#### Source material:
_ _ _ _ _

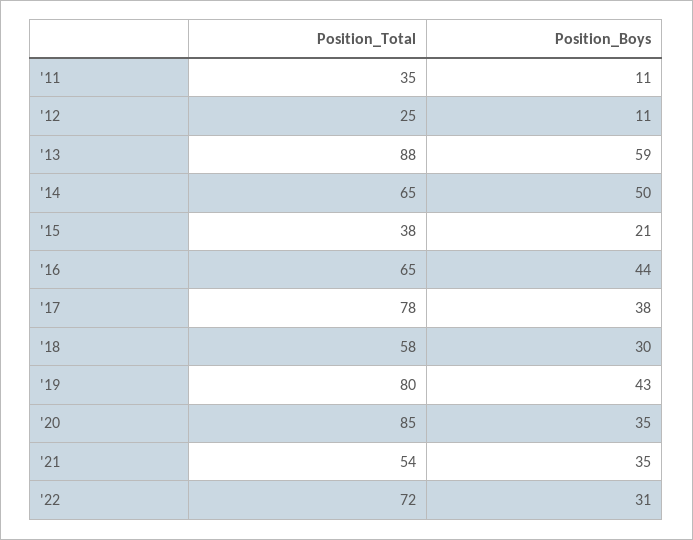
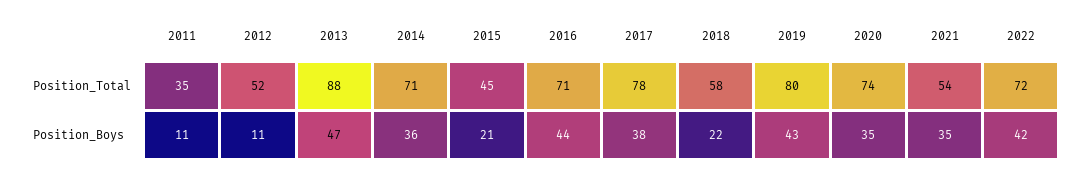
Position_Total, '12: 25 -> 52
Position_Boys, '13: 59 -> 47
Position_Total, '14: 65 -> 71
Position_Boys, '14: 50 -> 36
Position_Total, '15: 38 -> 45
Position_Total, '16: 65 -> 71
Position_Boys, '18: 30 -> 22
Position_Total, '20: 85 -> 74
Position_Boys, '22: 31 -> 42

_ _ _ _ _

#### What you will do:
What comes back should match the records exactly, minus any pictures.

#### Exercise result:
Position_Total, '12: 25 -> 52
Position_Boys, '13: 59 -> 47
Position_Total, '14: 65 -> 71
Position_Boys, '14: 50 -> 36
Position_Total, '15: 38 -> 45
Position_Total, '16: 65 -> 71
Position_Boys, '18: 30 -> 22
Position_Total, '20: 85 -> 74
Position_Boys, '22: 31 -> 42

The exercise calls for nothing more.